Akwa Ibom State government has advocated making free education and compulsory education from primary to secondary level a constitutional issue in order to ensure that all Nigerian children benefit from education in their early lives.
Governor Udom Emmanuel who said this at the South-South public hearing of the review o the 1999 constitution held at Uyo on Tuesday, also stressed that states should be allowed to control their resources so that they could develop at their own pace.
Emmanuel who was represented by the secretary to Akwa Ibom State government, Dr Emmanuel Ekuwem reasoned that the present high rate of insecurity could be better handle if the constitution makes room for the establishment of state police.
He however said that the state believes in one indivisible entity called Nigeria in which everyone’s rights and privileges would be protected and guaranteed.
.In his welcome address, the minority whip of the House of Representatives, and chairman, South-South (Uyo Zone) of the House of Reps Committee on the constitution review public hearing, Mr Gwani Gideon Lucas, said the committee was in the zone to address certain aspects of the 1999 constitution and find solutions to its multifaceted challenges including disaffection over the federal system of government, banditry and kidnapping, perceived injustice in appointments revenue allocation and ethnic militia that is threatening the corporate existence of the country.

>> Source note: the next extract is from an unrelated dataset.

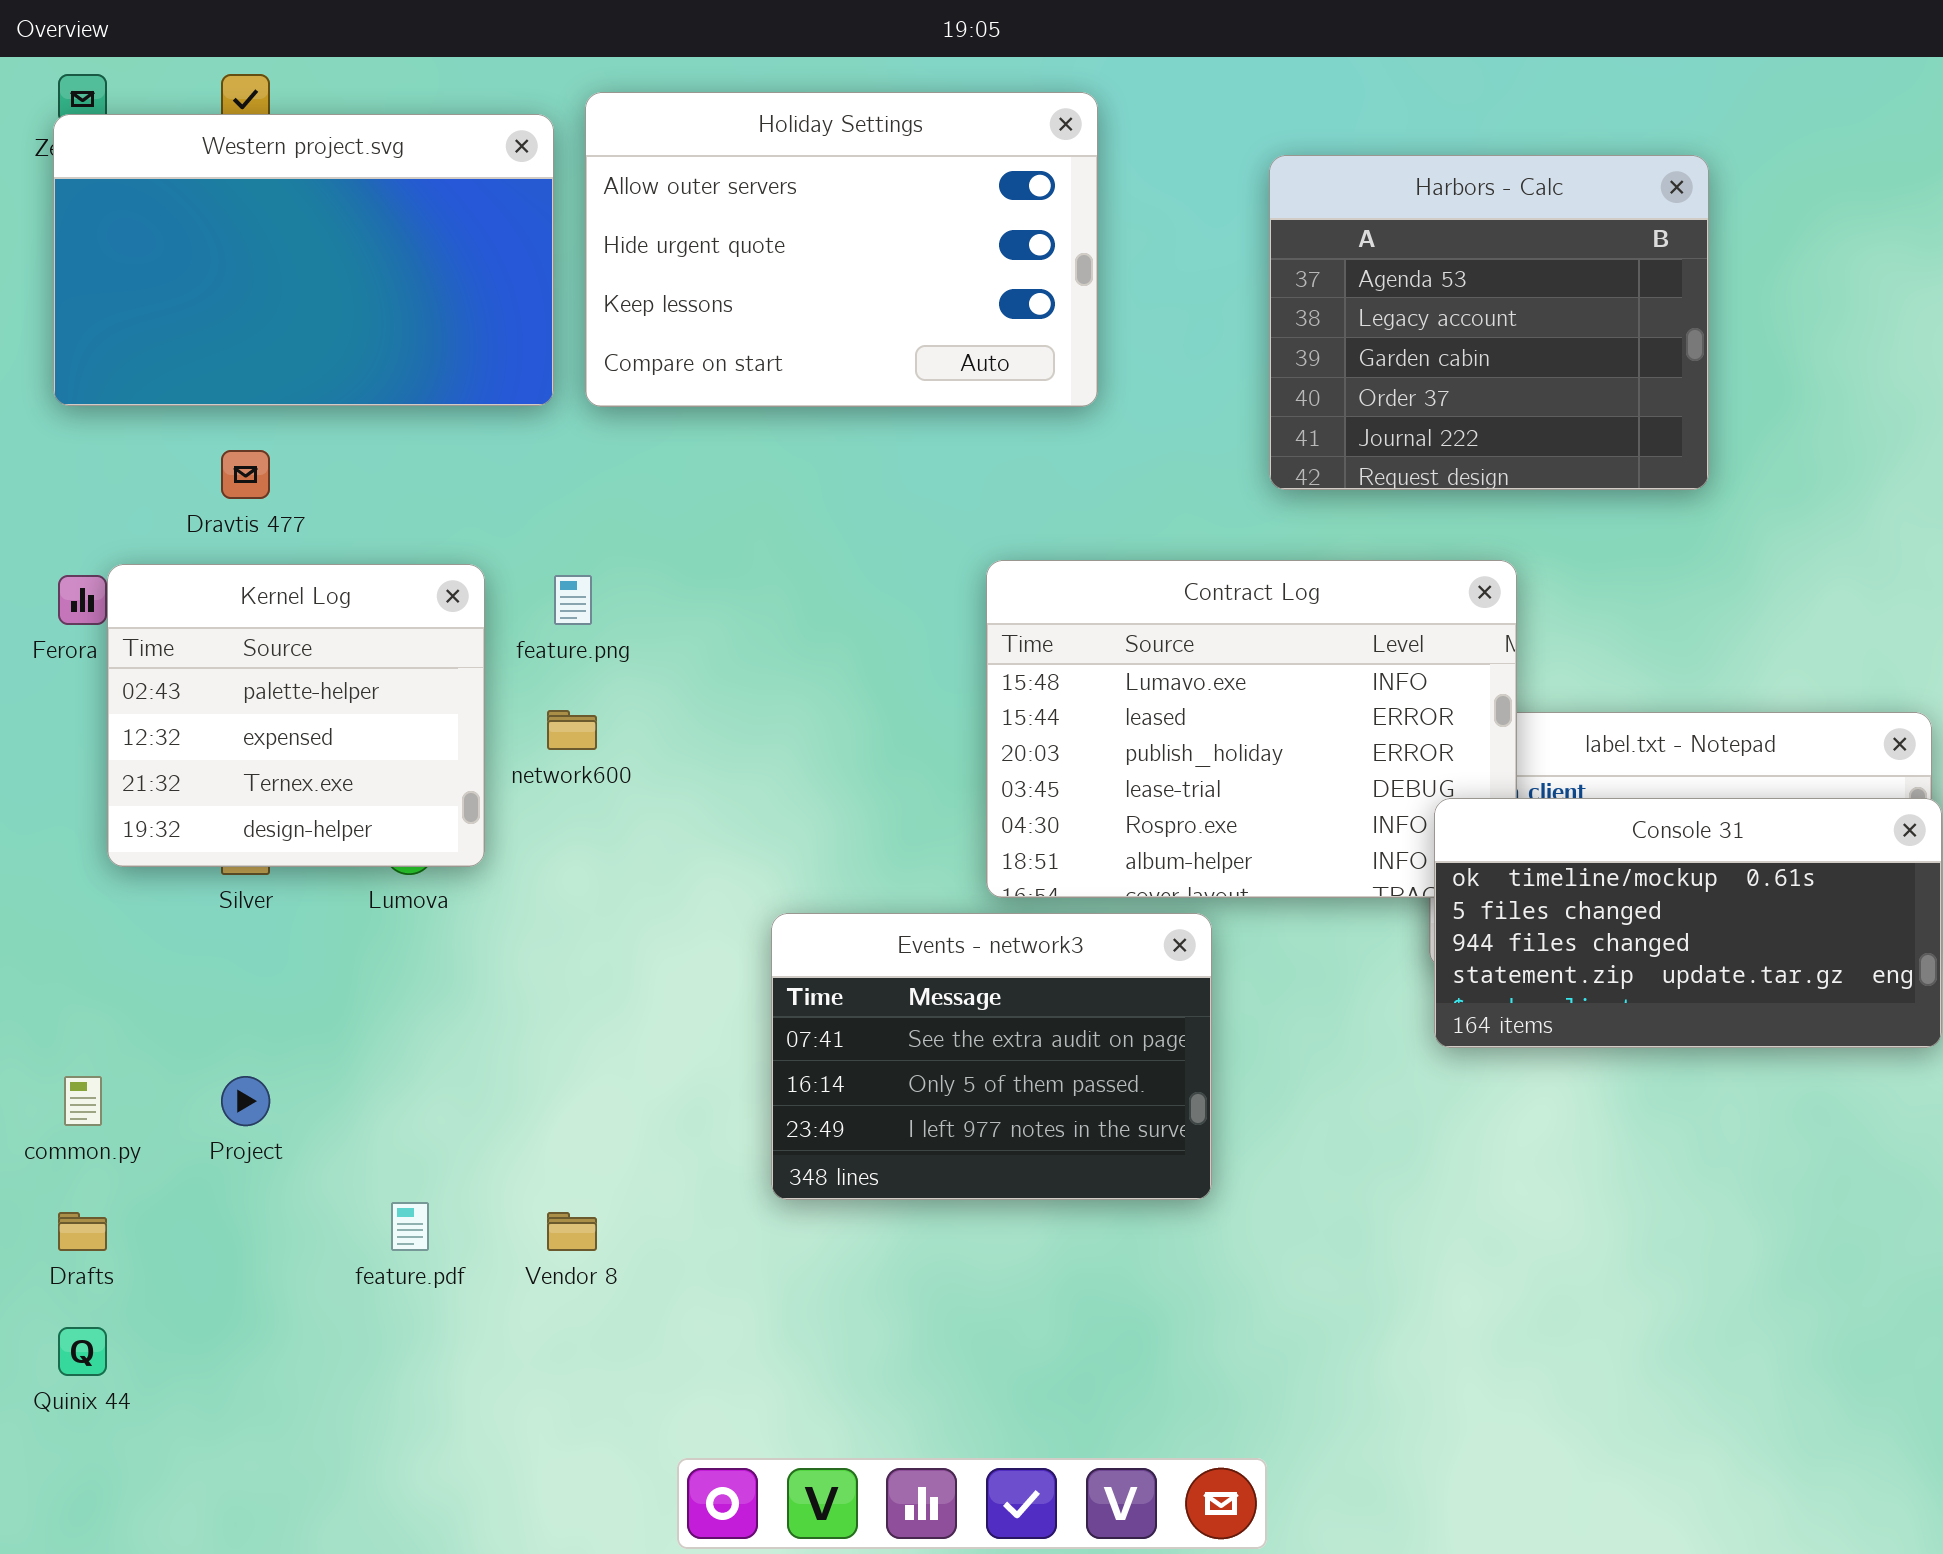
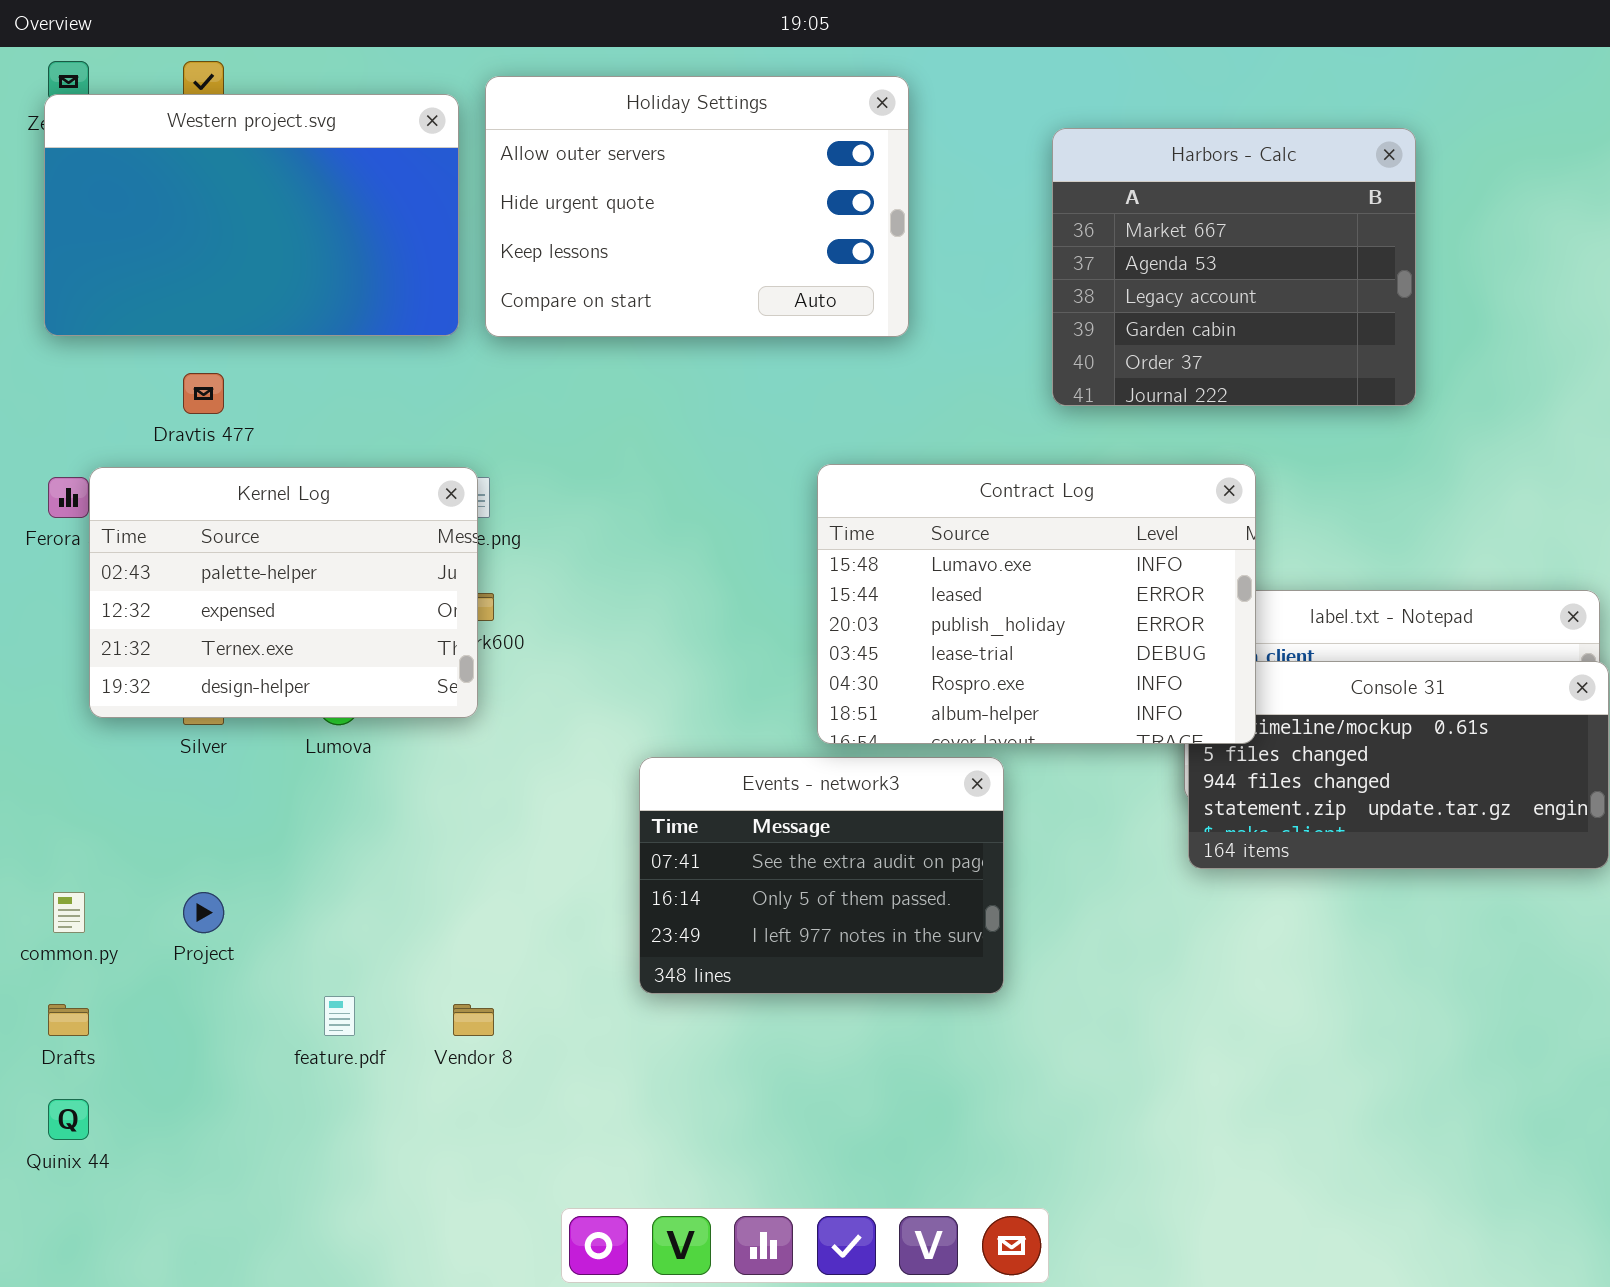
Harbors - Calc: [1269,155,1709,490] -> [1052,128,1416,406], scrolled up 1 row
Contract Log: [986,560,1517,898] -> [817,464,1256,744], raised
Kernel Log: [107,564,485,867] -> [89,467,478,718], resized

He said the committee would also receive memoranda from various groups including institutions, professional bodies, socio-cultural organizations and other ‘strategic stakeholders’ stating their propositions for the amendment of the constitution of the federal republic of Nigeria.’’
The Rivers State Governor Nyesom Wike who was represented by the state Attorney General and Commissioner for Justice, Prof Zaccheaus Adangor advised members of the committee not to waste time in ensuring that the amendment is promptly implemented after collating all submissions and memoranda by the people
While lamenting that the cost of elections today is tremendously expensive, making it difficult for public office holders to do what their communities want, Wike called for outright drafting of a new constitution where input from every segment of the society would be considered since the present 1999 constitution has outlived its usefulness.